▸ Work to complete
Reproduce the following material word for word, keeping every line and character unchanged.

▸ Given entries
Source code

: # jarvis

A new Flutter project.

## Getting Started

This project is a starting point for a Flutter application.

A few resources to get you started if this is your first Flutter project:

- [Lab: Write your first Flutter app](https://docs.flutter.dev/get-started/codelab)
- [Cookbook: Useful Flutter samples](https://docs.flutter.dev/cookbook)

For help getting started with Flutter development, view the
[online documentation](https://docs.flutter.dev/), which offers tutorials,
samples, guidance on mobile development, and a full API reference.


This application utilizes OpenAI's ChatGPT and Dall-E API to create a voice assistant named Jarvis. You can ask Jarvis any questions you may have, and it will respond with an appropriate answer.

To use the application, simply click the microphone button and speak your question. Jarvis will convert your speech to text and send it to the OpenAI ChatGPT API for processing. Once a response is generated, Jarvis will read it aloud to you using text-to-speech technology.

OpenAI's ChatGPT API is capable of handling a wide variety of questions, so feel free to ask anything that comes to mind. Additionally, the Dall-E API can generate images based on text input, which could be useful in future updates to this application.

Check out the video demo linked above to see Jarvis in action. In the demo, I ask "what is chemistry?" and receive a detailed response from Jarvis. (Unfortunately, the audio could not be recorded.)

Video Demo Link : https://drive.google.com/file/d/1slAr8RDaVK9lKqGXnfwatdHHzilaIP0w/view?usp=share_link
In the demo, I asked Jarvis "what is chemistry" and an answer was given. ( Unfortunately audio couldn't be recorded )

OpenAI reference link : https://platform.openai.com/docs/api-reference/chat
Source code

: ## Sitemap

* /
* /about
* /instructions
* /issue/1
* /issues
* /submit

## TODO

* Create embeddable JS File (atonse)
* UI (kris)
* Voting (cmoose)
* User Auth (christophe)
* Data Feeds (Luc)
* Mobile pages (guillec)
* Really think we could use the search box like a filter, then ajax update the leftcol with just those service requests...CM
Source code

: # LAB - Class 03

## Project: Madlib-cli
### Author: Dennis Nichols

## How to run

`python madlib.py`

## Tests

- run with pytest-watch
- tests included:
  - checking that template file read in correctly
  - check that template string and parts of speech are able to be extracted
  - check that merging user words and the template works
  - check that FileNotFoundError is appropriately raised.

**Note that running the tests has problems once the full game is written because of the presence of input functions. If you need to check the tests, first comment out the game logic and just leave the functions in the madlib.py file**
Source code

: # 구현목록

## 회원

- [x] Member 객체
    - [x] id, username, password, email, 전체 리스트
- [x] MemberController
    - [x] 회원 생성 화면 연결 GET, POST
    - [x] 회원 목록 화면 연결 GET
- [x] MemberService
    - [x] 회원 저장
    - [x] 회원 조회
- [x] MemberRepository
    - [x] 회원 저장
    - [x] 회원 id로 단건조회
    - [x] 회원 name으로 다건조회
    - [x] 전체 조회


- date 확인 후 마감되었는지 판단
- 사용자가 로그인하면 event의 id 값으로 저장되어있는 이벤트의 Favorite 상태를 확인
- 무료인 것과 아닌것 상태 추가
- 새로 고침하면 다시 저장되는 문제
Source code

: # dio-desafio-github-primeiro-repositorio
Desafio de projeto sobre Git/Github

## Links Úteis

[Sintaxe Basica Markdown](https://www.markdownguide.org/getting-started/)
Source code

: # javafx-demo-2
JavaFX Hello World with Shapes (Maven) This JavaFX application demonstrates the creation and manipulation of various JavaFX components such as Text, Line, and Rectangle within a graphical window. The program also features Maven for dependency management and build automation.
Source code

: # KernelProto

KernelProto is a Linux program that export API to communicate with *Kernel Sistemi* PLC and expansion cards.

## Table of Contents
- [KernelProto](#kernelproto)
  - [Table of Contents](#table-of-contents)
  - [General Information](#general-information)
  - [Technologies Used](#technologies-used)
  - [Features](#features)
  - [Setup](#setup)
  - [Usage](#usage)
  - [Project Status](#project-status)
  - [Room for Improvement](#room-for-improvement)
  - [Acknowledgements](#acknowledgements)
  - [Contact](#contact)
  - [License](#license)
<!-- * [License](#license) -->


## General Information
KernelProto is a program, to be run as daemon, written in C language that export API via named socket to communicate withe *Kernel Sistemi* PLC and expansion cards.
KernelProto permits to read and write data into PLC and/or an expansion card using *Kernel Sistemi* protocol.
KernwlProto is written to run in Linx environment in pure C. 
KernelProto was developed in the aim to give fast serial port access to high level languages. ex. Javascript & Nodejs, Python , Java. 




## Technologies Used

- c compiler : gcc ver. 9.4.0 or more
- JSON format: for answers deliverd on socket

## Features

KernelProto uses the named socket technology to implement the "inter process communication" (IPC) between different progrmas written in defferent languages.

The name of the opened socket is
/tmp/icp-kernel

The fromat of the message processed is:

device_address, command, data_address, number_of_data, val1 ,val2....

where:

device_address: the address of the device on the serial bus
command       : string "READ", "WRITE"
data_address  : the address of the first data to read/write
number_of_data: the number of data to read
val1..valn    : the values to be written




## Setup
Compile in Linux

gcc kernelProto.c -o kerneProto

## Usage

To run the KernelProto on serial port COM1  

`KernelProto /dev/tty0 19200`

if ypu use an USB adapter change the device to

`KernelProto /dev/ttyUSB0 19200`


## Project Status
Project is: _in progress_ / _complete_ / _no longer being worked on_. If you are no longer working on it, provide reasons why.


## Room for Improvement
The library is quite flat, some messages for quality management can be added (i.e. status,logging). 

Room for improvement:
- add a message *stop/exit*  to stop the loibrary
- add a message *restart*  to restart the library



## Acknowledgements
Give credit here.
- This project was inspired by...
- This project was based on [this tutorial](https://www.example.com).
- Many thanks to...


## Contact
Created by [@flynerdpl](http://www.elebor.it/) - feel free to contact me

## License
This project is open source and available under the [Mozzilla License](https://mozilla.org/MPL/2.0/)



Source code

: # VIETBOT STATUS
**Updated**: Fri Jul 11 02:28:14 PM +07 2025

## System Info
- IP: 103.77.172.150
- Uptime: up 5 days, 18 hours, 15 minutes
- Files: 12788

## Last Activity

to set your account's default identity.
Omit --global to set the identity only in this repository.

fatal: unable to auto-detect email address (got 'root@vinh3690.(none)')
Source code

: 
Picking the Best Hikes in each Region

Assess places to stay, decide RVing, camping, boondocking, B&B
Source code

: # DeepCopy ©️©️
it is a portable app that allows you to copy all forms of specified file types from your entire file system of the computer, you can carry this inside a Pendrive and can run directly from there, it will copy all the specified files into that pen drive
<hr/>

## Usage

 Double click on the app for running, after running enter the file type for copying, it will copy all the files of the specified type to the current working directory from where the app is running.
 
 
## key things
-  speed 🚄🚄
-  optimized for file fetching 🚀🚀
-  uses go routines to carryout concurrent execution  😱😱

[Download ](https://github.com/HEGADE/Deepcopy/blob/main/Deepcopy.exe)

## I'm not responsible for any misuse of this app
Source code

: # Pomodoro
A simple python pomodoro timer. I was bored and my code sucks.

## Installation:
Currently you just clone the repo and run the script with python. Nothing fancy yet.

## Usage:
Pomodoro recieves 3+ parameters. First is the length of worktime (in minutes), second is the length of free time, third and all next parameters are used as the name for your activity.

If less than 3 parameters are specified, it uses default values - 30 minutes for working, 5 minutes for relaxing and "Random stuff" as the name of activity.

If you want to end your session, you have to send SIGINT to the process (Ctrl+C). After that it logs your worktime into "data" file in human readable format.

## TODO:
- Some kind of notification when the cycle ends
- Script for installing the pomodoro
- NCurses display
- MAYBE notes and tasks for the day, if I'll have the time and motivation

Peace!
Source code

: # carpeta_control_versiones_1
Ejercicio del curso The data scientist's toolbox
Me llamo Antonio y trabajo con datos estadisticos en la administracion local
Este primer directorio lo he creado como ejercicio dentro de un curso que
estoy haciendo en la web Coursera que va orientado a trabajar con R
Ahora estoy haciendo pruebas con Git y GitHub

▸ Answer section
Source code

: # jarvis

A new Flutter project.

## Getting Started

This project is a starting point for a Flutter application.

A few resources to get you started if this is your first Flutter project:

- [Lab: Write your first Flutter app](https://docs.flutter.dev/get-started/codelab)
- [Cookbook: Useful Flutter samples](https://docs.flutter.dev/cookbook)

For help getting started with Flutter development, view the
[online documentation](https://docs.flutter.dev/), which offers tutorials,
samples, guidance on mobile development, and a full API reference.


This application utilizes OpenAI's ChatGPT and Dall-E API to create a voice assistant named Jarvis. You can ask Jarvis any questions you may have, and it will respond with an appropriate answer.

To use the application, simply click the microphone button and speak your question. Jarvis will convert your speech to text and send it to the OpenAI ChatGPT API for processing. Once a response is generated, Jarvis will read it aloud to you using text-to-speech technology.

OpenAI's ChatGPT API is capable of handling a wide variety of questions, so feel free to ask anything that comes to mind. Additionally, the Dall-E API can generate images based on text input, which could be useful in future updates to this application.

Check out the video demo linked above to see Jarvis in action. In the demo, I ask "what is chemistry?" and receive a detailed response from Jarvis. (Unfortunately, the audio could not be recorded.)

Video Demo Link : https://drive.google.com/file/d/1slAr8RDaVK9lKqGXnfwatdHHzilaIP0w/view?usp=share_link
In the demo, I asked Jarvis "what is chemistry" and an answer was given. ( Unfortunately audio couldn't be recorded )

OpenAI reference link : https://platform.openai.com/docs/api-reference/chat
Source code

: ## Sitemap

* /
* /about
* /instructions
* /issue/1
* /issues
* /submit

## TODO

* Create embeddable JS File (atonse)
* UI (kris)
* Voting (cmoose)
* User Auth (christophe)
* Data Feeds (Luc)
* Mobile pages (guillec)
* Really think we could use the search box like a filter, then ajax update the leftcol with just those service requests...CM
Source code

: # LAB - Class 03

## Project: Madlib-cli
### Author: Dennis Nichols

## How to run

`python madlib.py`

## Tests

- run with pytest-watch
- tests included:
  - checking that template file read in correctly
  - check that template string and parts of speech are able to be extracted
  - check that merging user words and the template works
  - check that FileNotFoundError is appropriately raised.

**Note that running the tests has problems once the full game is written because of the presence of input functions. If you need to check the tests, first comment out the game logic and just leave the functions in the madlib.py file**
Source code

: # 구현목록

## 회원

- [x] Member 객체
    - [x] id, username, password, email, 전체 리스트
- [x] MemberController
    - [x] 회원 생성 화면 연결 GET, POST
    - [x] 회원 목록 화면 연결 GET
- [x] MemberService
    - [x] 회원 저장
    - [x] 회원 조회
- [x] MemberRepository
    - [x] 회원 저장
    - [x] 회원 id로 단건조회
    - [x] 회원 name으로 다건조회
    - [x] 전체 조회


- date 확인 후 마감되었는지 판단
- 사용자가 로그인하면 event의 id 값으로 저장되어있는 이벤트의 Favorite 상태를 확인
- 무료인 것과 아닌것 상태 추가
- 새로 고침하면 다시 저장되는 문제
Source code

: # dio-desafio-github-primeiro-repositorio
Desafio de projeto sobre Git/Github

## Links Úteis

[Sintaxe Basica Markdown](https://www.markdownguide.org/getting-started/)
Source code

: # javafx-demo-2
JavaFX Hello World with Shapes (Maven) This JavaFX application demonstrates the creation and manipulation of various JavaFX components such as Text, Line, and Rectangle within a graphical window. The program also features Maven for dependency management and build automation.
Source code

: # KernelProto

KernelProto is a Linux program that export API to communicate with *Kernel Sistemi* PLC and expansion cards.

## Table of Contents
- [KernelProto](#kernelproto)
  - [Table of Contents](#table-of-contents)
  - [General Information](#general-information)
  - [Technologies Used](#technologies-used)
  - [Features](#features)
  - [Setup](#setup)
  - [Usage](#usage)
  - [Project Status](#project-status)
  - [Room for Improvement](#room-for-improvement)
  - [Acknowledgements](#acknowledgements)
  - [Contact](#contact)
  - [License](#license)
<!-- * [License](#license) -->


## General Information
KernelProto is a program, to be run as daemon, written in C language that export API via named socket to communicate withe *Kernel Sistemi* PLC and expansion cards.
KernelProto permits to read and write data into PLC and/or an expansion card using *Kernel Sistemi* protocol.
KernwlProto is written to run in Linx environment in pure C. 
KernelProto was developed in the aim to give fast serial port access to high level languages. ex. Javascript & Nodejs, Python , Java. 




## Technologies Used

- c compiler : gcc ver. 9.4.0 or more
- JSON format: for answers deliverd on socket

## Features

KernelProto uses the named socket technology to implement the "inter process communication" (IPC) between different progrmas written in defferent languages.

The name of the opened socket is
/tmp/icp-kernel

The fromat of the message processed is:

device_address, command, data_address, number_of_data, val1 ,val2....

where:

device_address: the address of the device on the serial bus
command       : string "READ", "WRITE"
data_address  : the address of the first data to read/write
number_of_data: the number of data to read
val1..valn    : the values to be written




## Setup
Compile in Linux

gcc kernelProto.c -o kerneProto

## Usage

To run the KernelProto on serial port COM1  

`KernelProto /dev/tty0 19200`

if ypu use an USB adapter change the device to

`KernelProto /dev/ttyUSB0 19200`


## Project Status
Project is: _in progress_ / _complete_ / _no longer being worked on_. If you are no longer working on it, provide reasons why.


## Room for Improvement
The library is quite flat, some messages for quality management can be added (i.e. status,logging). 

Room for improvement:
- add a message *stop/exit*  to stop the loibrary
- add a message *restart*  to restart the library



## Acknowledgements
Give credit here.
- This project was inspired by...
- This project was based on [this tutorial](https://www.example.com).
- Many thanks to...


## Contact
Created by [@flynerdpl](http://www.elebor.it/) - feel free to contact me

## License
This project is open source and available under the [Mozzilla License](https://mozilla.org/MPL/2.0/)



Source code

: # VIETBOT STATUS
**Updated**: Fri Jul 11 02:28:14 PM +07 2025

## System Info
- IP: 103.77.172.150
- Uptime: up 5 days, 18 hours, 15 minutes
- Files: 12788

## Last Activity

to set your account's default identity.
Omit --global to set the identity only in this repository.

fatal: unable to auto-detect email address (got 'root@vinh3690.(none)')
Source code

: 
Picking the Best Hikes in each Region

Assess places to stay, decide RVing, camping, boondocking, B&B
Source code

: # DeepCopy ©️©️
it is a portable app that allows you to copy all forms of specified file types from your entire file system of the computer, you can carry this inside a Pendrive and can run directly from there, it will copy all the specified files into that pen drive
<hr/>

## Usage

 Double click on the app for running, after running enter the file type for copying, it will copy all the files of the specified type to the current working directory from where the app is running.
 
 
## key things
-  speed 🚄🚄
-  optimized for file fetching 🚀🚀
-  uses go routines to carryout concurrent execution  😱😱

[Download ](https://github.com/HEGADE/Deepcopy/blob/main/Deepcopy.exe)

## I'm not responsible for any misuse of this app
Source code

: # Pomodoro
A simple python pomodoro timer. I was bored and my code sucks.

## Installation:
Currently you just clone the repo and run the script with python. Nothing fancy yet.

## Usage:
Pomodoro recieves 3+ parameters. First is the length of worktime (in minutes), second is the length of free time, third and all next parameters are used as the name for your activity.

If less than 3 parameters are specified, it uses default values - 30 minutes for working, 5 minutes for relaxing and "Random stuff" as the name of activity.

If you want to end your session, you have to send SIGINT to the process (Ctrl+C). After that it logs your worktime into "data" file in human readable format.

## TODO:
- Some kind of notification when the cycle ends
- Script for installing the pomodoro
- NCurses display
- MAYBE notes and tasks for the day, if I'll have the time and motivation

Peace!
Source code

: # carpeta_control_versiones_1
Ejercicio del curso The data scientist's toolbox
Me llamo Antonio y trabajo con datos estadisticos en la administracion local
Este primer directorio lo he creado como ejercicio dentro de un curso que
estoy haciendo en la web Coursera que va orientado a trabajar con R
Ahora estoy haciendo pruebas con Git y GitHub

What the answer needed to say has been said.